SDK program simpleMultiGPU isn't testing what it's supposed to

While learning a lot from the quite interesting SDK examples, I encountered simpleMultiGPU, which tells me that

CUDA-capable device count: 3
main(): generating input data…
main(): waiting for GPU results…
GPU Processing time: 309.846985 (ms)
Checking the results…
CPU Processing time: 38.532001 (ms)
GPU sum: 16777280.000000; CPU sum: 16777294.395033
Relative difference: 8.580068E-07
TEST PASSED
Shutting down…

OK, I’m puzzled by the CPU being an order of magnitude FASTER than GPU, but that’s another issue…(GPU RAM latency or synchronization of
3 threads? must be the latter…)

What I want to mention instead is that the numerical accuracy supposedly shown by the 8.58e-7 relative error has not, in fact, been demonstrated.

The size of the problem in SDK is DATA_N = 1048576*32 floats added together. But whenever you try to add more than about 17 million floats (e.g., 1.'s ) in a serial loop or equivalent scheme, you’ll stop accumulating the sum after it grows to the value about 16777283, on CPU, GPU, or any other PU, as long as you use single precision arithmetic. (You can try any language/compiler whatsoever.)

I suggest that the authors of this CPU+multiGPU accuracy test change it slightly to provide a more meaningful test.

I’m not doubting the capability of GPUs, by the way. Quite the opposite. On GPU, try using any parallel scan (reduction) of a huge array of floats, say, 1 billion values all equal to 1.f, and you’ll be amazed. Not only will the speed becomewhat it should be, the accuracy will also improve incredibly. As a matter of fact, I’m still a bit dizzy after seeing that a floating point result of the addition of 1G of 1.f’s gives a precise answer with, you know, 9 digits, which far exceeds (in this lucky case) the normal single prec. machine accuracy.
The explanation is simple: the parallel reduction effectively degrades accuracy only log_2(N) times not N times, where N is the number of 1’s summed, because that’s the number of times any single input value gets added to another number.

Interesting find, thank you for giving some insight into the floating point precision issues.

It’s probably the job of interns at nVidia to provide the SDK samples ;)

Probably?

...

	  for(unsigned int i = 0; i < memSize/sizeof(unsigned char); i++)

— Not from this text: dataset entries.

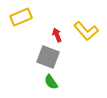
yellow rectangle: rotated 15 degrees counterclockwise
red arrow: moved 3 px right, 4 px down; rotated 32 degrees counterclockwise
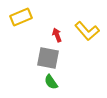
yellow L-shape: moved 1 px right
gray square: moved 1 px down; rotated 10 degrees counterclockwise
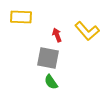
yellow rectangle: rotated 25 degrees clockwise
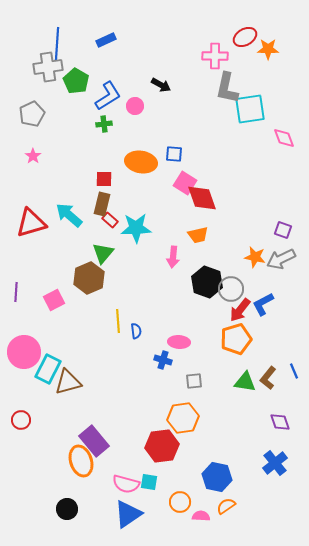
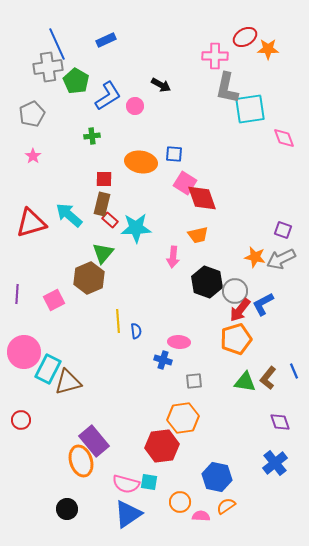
blue line at (57, 44): rotated 28 degrees counterclockwise
green cross at (104, 124): moved 12 px left, 12 px down
gray circle at (231, 289): moved 4 px right, 2 px down
purple line at (16, 292): moved 1 px right, 2 px down
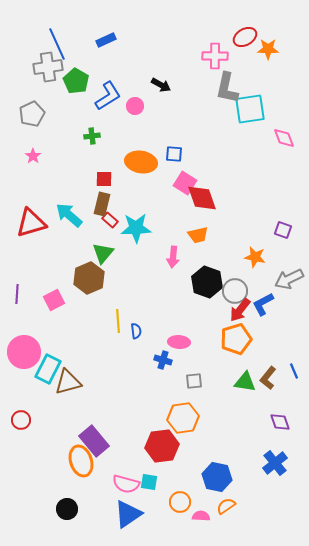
gray arrow at (281, 259): moved 8 px right, 20 px down
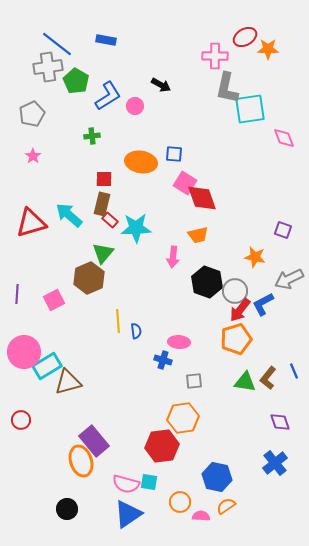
blue rectangle at (106, 40): rotated 36 degrees clockwise
blue line at (57, 44): rotated 28 degrees counterclockwise
cyan rectangle at (48, 369): moved 1 px left, 3 px up; rotated 32 degrees clockwise
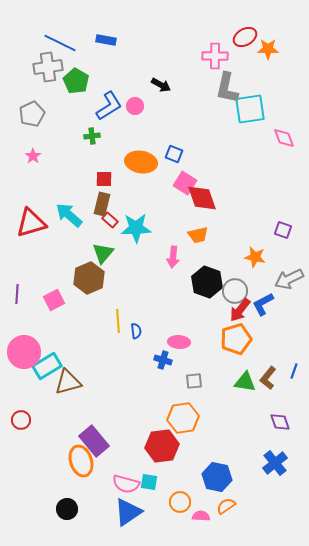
blue line at (57, 44): moved 3 px right, 1 px up; rotated 12 degrees counterclockwise
blue L-shape at (108, 96): moved 1 px right, 10 px down
blue square at (174, 154): rotated 18 degrees clockwise
blue line at (294, 371): rotated 42 degrees clockwise
blue triangle at (128, 514): moved 2 px up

(excerpt from bandwidthTest, where the peculiarity is that sizeof char by definition is always == 1)

ACCURACY IS FINE – TIMING STILL BAD.


UH OH, SORRY! THE TEST IS FINE. The 16777239 was so suggestive that I made a silly mistake of not reading the test code more thoroughly. It does, in fact, do many partial sums (not really a log2(N) thing but enough partial sums to save the digits) and compares them with a DOUBLE precision CPU sum. I thought it does one big loop in each thread and then compares them with float CPU results.

As it is, you can increase the size of a problem up to 512M (on a 3-gpu machine)

CUDA-capable device count: 3
main(): generating input data…
main(): waiting for GPU results…
GPU Processing time: 608.094971 (ms)
Checking the results…
CPU Processing time: 615.947998 (ms)
GPU sum: 268443136.000000; CPU sum: 268443072.036977
Relative difference: 2.382741E-07
TEST PASSED
Shutting down…

the timing problem, however, is still with us… how can we speed the multiGPU calculation up? It’s not faster than CPU right now!
Let me see if this is because it’s the first invokation of threads or something like that.

Could it be that they are using the most naive parallel reduction approach for their simple multiGPU sample?

Have a look at the reduction SDK sample (and whitepaper) and the tricks they’re using to speed this up by an order of magnitude.